-- TASK STATEMENT --
Please transcribe all the text in the material below line for line, without changes, and leave the pictures out of your answer.

Extracted page text:

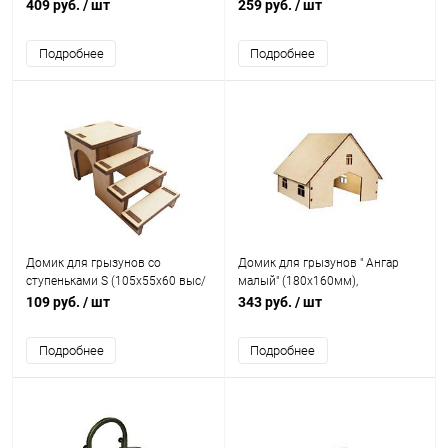
(110х110х185мм), деревянный
выс/мм), деревянный
409 руб.
/ шт
259 руб.
/ шт
Подробнее
Подробнее
Домик для грызунов со
Домик для грызунов " Ангар
ступеньками S (105х55х60 выс/
малый" (180х160мм),
мм), деревянный
деревянный
109 руб.
/ шт
343 руб.
/ шт
Подробнее
Подробнее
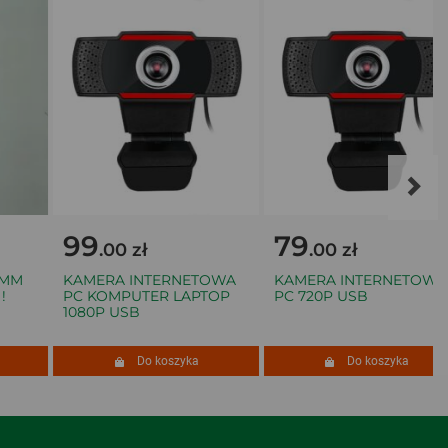
99
79
.00 zł
.00 zł
MM
KAMERA INTERNETOWA
KAMERA INTERNETOWA
PC KOMPUTER LAPTOP
PC 720P USB
1080P USB
Do koszyka
Do koszyka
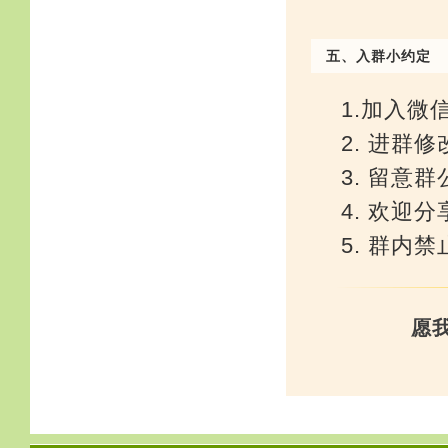
五、入群小约定
1
.加入微
2
. 进群修
3. 留意
4. 欢迎
5. 群内
愿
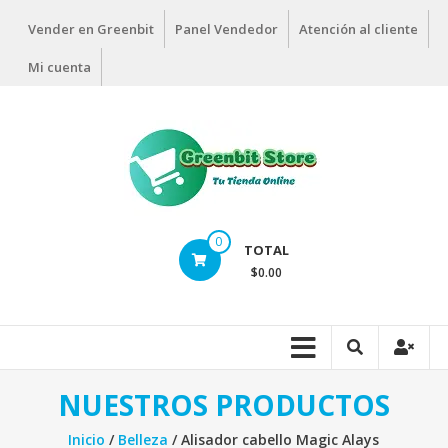
Vender en Greenbit
Panel Vendedor
Atención al cliente
Mi cuenta
0
TOTAL
$0.00
NUESTROS PRODUCTOS
Inicio
/
Belleza
/ Alisador cabello Magic Alays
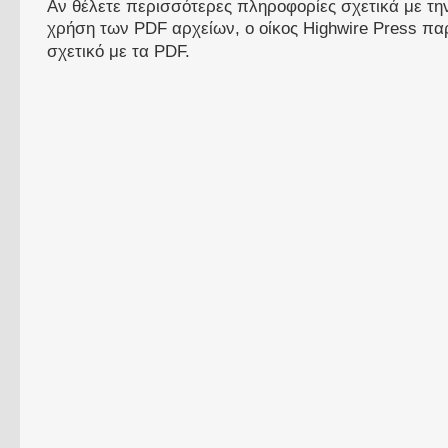
Αν θέλετε περισσότερες πληροφορίες σχετικά με τ
χρήση των PDF αρχείων, ο οίκος Highwire Press πα
σχετικό με τα PDF.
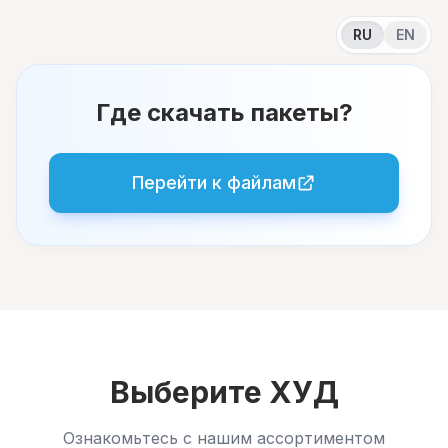
RU
EN
Где скачать пакеты?
Перейти к файлам
Выберите ХУД
Ознакомьтесь с нашим ассортиментом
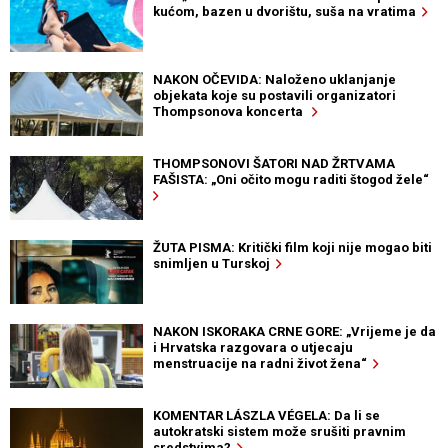
kućom, bazen u dvorištu, suša na vratima
NAKON OČEVIDA: Naloženo uklanjanje
objekata koje su postavili organizatori
Thompsonova koncerta
THOMPSONOVI ŠATORI NAD ŽRTVAMA
FAŠISTA: „Oni očito mogu raditi štogod žele“
ŽUTA PISMA: Kritički film koji nije mogao biti
snimljen u Turskoj
NAKON ISKORAKA CRNE GORE: „Vrijeme je da
i Hrvatska razgovara o utjecaju
menstruacije na radni život žena“
KOMENTAR LÁSZLA VÉGELA: Da li se
autokratski sistem može srušiti pravnim
sredstvima?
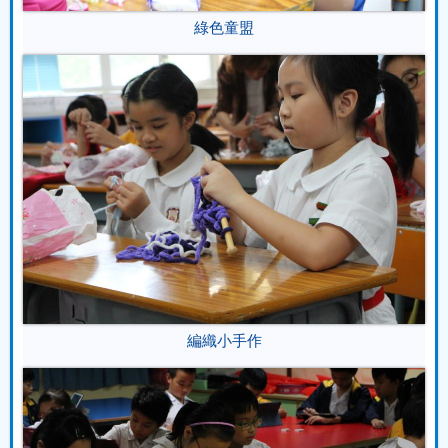
綠色童盟
編織小手作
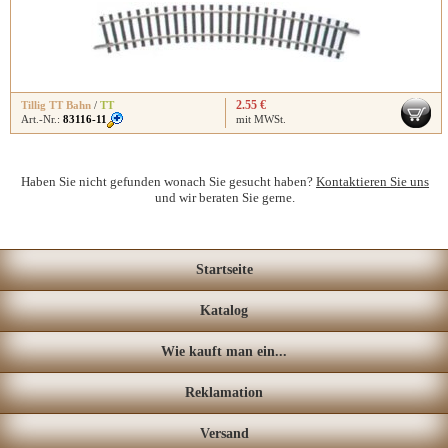
2.55 €
Tillig TT Bahn
/
TT
Art.-Nr.:
83116-11
mit MWSt.
Haben Sie nicht gefunden wonach Sie gesucht haben?
Kontaktieren Sie uns
und wir beraten Sie gerne.
Startseite
Katalog
Wie kauft man ein...
Reklamation
Versand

-- EXERCISE RESULT --
(110х110х185мм), деревянный
выс/мм), деревянный
409 руб.
/ шт
259 руб.
/ шт
Подробнее
Подробнее
Домик для грызунов со
Домик для грызунов " Ангар
ступеньками S (105х55х60 выс/
малый" (180х160мм),
мм), деревянный
деревянный
109 руб.
/ шт
343 руб.
/ шт
Подробнее
Подробнее
99
79
.00 zł
.00 zł
MM
KAMERA INTERNETOWA
KAMERA INTERNETOWA
PC KOMPUTER LAPTOP
PC 720P USB
1080P USB
Do koszyka
Do koszyka
五、入群小约定
1
.加入微
2
. 进群修
3. 留意
4. 欢迎
5. 群内
愿
Vender en Greenbit
Panel Vendedor
Atención al cliente
Mi cuenta
0
TOTAL
$0.00
NUESTROS PRODUCTOS
Inicio
/
Belleza
/ Alisador cabello Magic Alays
Αν θέλετε περισσότερες πληροφορίες σχετικά με τ
χρήση των PDF αρχείων, ο οίκος Highwire Press πα
σχετικό με τα PDF.
RU
EN
Где скачать пакеты?
Перейти к файлам
Выберите ХУД
Ознакомьтесь с нашим ассортиментом
kućom, bazen u dvorištu, suša na vratima
NAKON OČEVIDA: Naloženo uklanjanje
objekata koje su postavili organizatori
Thompsonova koncerta
THOMPSONOVI ŠATORI NAD ŽRTVAMA
FAŠISTA: „Oni očito mogu raditi štogod žele“
ŽUTA PISMA: Kritički film koji nije mogao biti
snimljen u Turskoj
NAKON ISKORAKA CRNE GORE: „Vrijeme je da
i Hrvatska razgovara o utjecaju
menstruacije na radni život žena“
KOMENTAR LÁSZLA VÉGELA: Da li se
autokratski sistem može srušiti pravnim
sredstvima?
綠色童盟
編織小手作
2.55 €
Tillig TT Bahn
/
TT
Art.-Nr.:
83116-11
mit MWSt.
Haben Sie nicht gefunden wonach Sie gesucht haben?
Kontaktieren Sie uns
und wir beraten Sie gerne.
Startseite
Katalog
Wie kauft man ein...
Reklamation
Versand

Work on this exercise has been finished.